Effective Vulnerability Discovery with Machine Learning

The presentation discusses the use of machine learning to discover vulnerabilities in software dependencies and the limitations of current approaches.

• Continuous vigilance is necessary to identify vulnerabilities in software dependencies
• Machine learning can be used to discover vulnerabilities, but it is not self-sufficient and requires continuous improvement
• Data imbalance can cause bias in machine learning models, and self-training can be used to address this issue
• Discovering vulnerabilities in software dependencies is complex and requires a multi-faceted approach

The presentation highlights the importance of discovering vulnerabilities in software dependencies, which are often overlooked in traditional approaches to software security. The use of machine learning is presented as a promising solution, but it is not without limitations. The presenter emphasizes the need for continuous improvement and vigilance in identifying vulnerabilities, as well as the importance of addressing data imbalance in machine learning models. Overall, the presentation underscores the complexity of securing modern software and the need for a multi-faceted approach.

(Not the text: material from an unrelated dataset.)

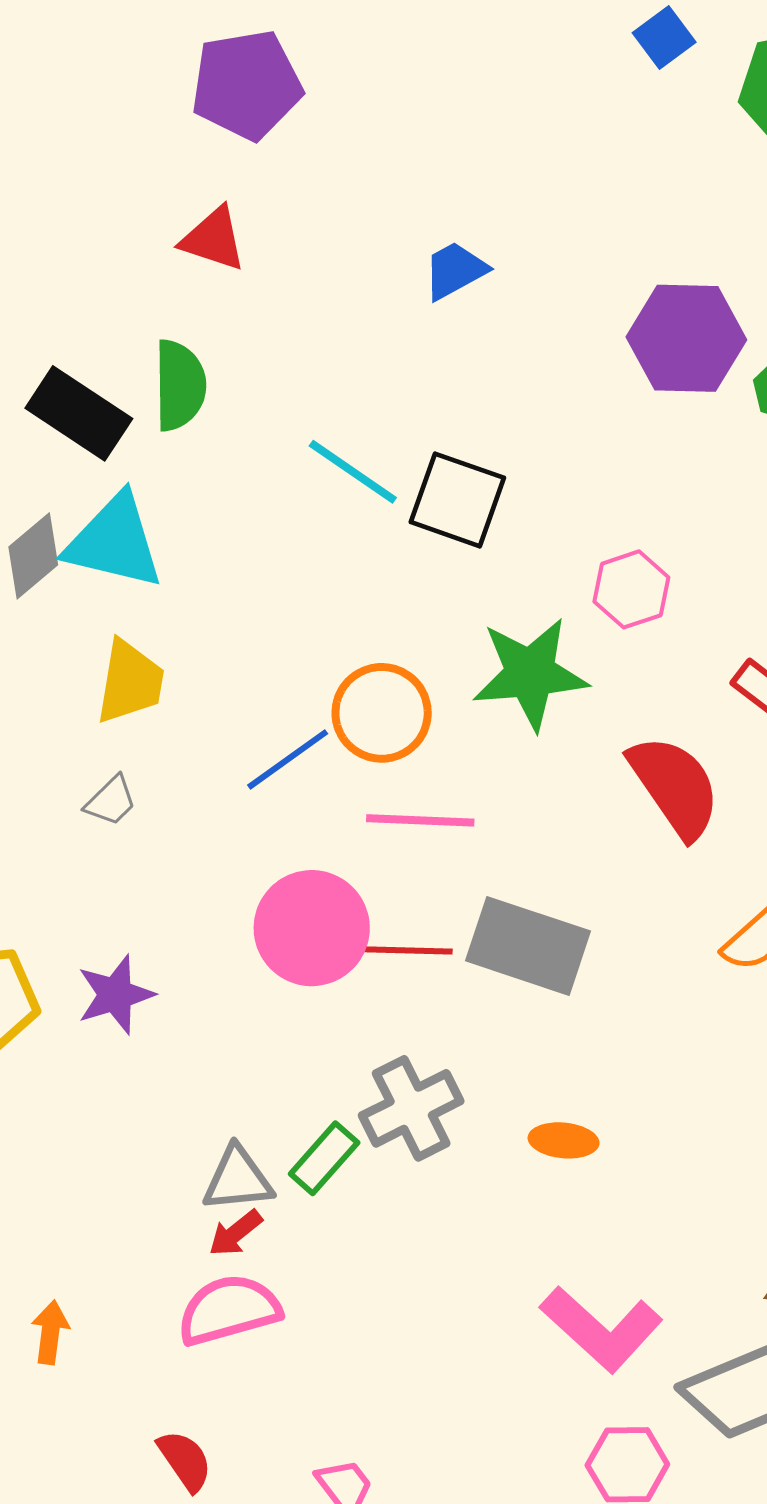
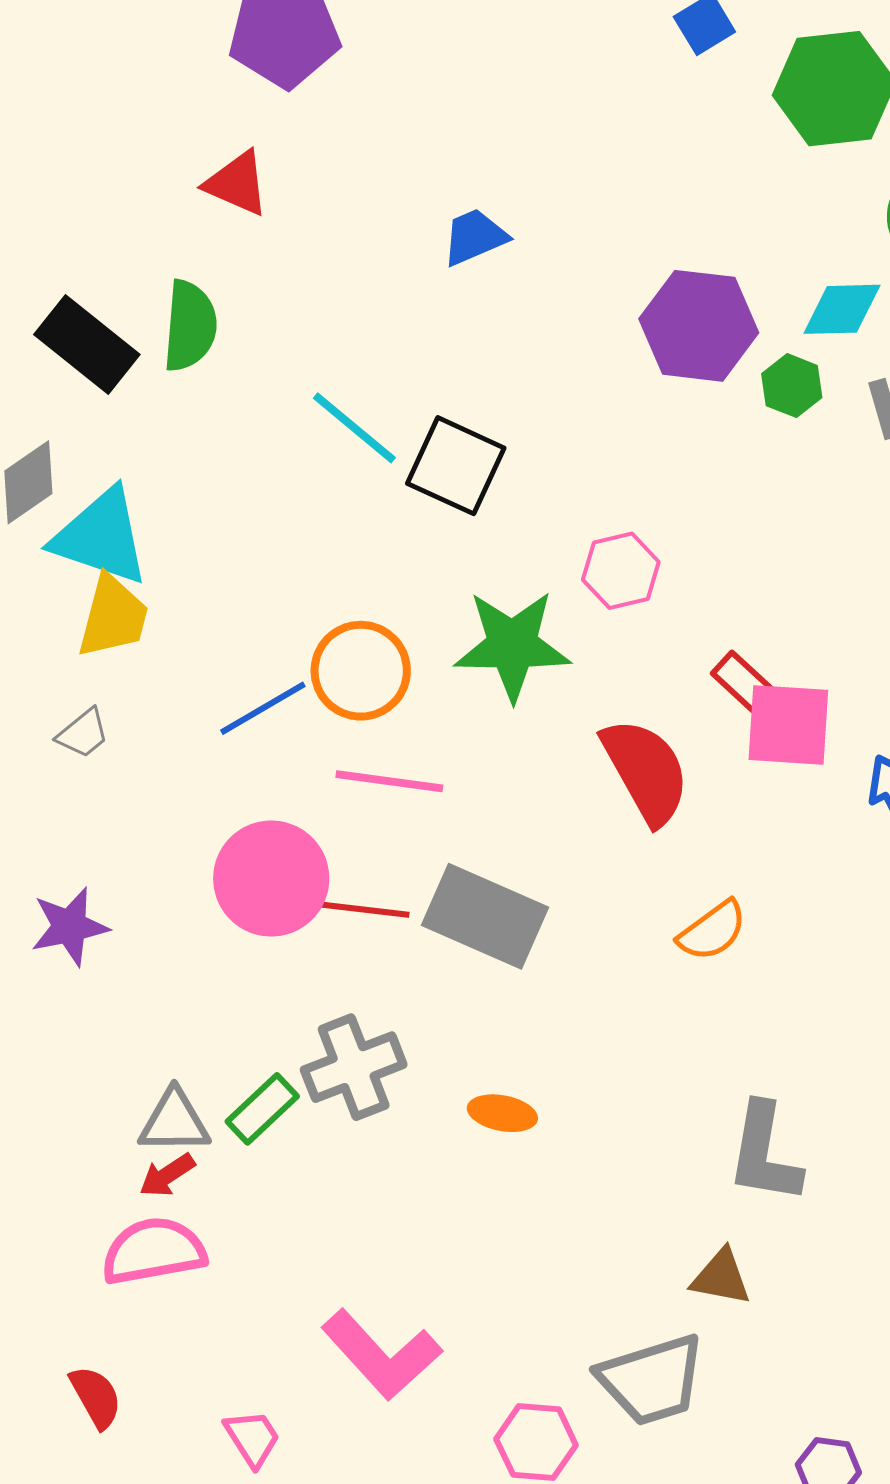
cyan triangle: (114, 542) -> (101, 537), moved
pink L-shape: (601, 1329) -> (381, 1355), moved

Software Composition Analysis (SCA) products report vulnerabilities in third-party dependencies by comparing libraries detected in an application against a database of known vulnerabilities. These databases typically incorporate multiple sources, such as bug tracking systems, source code commits, and mailing lists, and must be curated by security researchers to maximize accuracy. We designed and implemented a machine learning system which features a complete pipeline, from data collection, model training, and prediction on data item, to validation of new models before deployment. The process is executed iteratively to generate better models with newer labels, and it incorporates self-training to automatically increase its training dataset. The deployed model is used to automatically predict the vulnerability-relatedness of each data item. This allows us to effectively discover vulnerabilities across the open-source library ecosystem. To help in performance stability, our methodology also includes an additional evaluation step to automatically determine how well the model from a new iteration would fare. In particular, the evaluation helps to see how much it agrees with the old model, while trying to increase metrics such as precision and/or recall. This is the first study of its kind across a variety of data sources, and our paper was recently awarded the ACM SIGSOFT Distinguished Paper Award at the Mining Software Repositories Conference (MSR) 2020.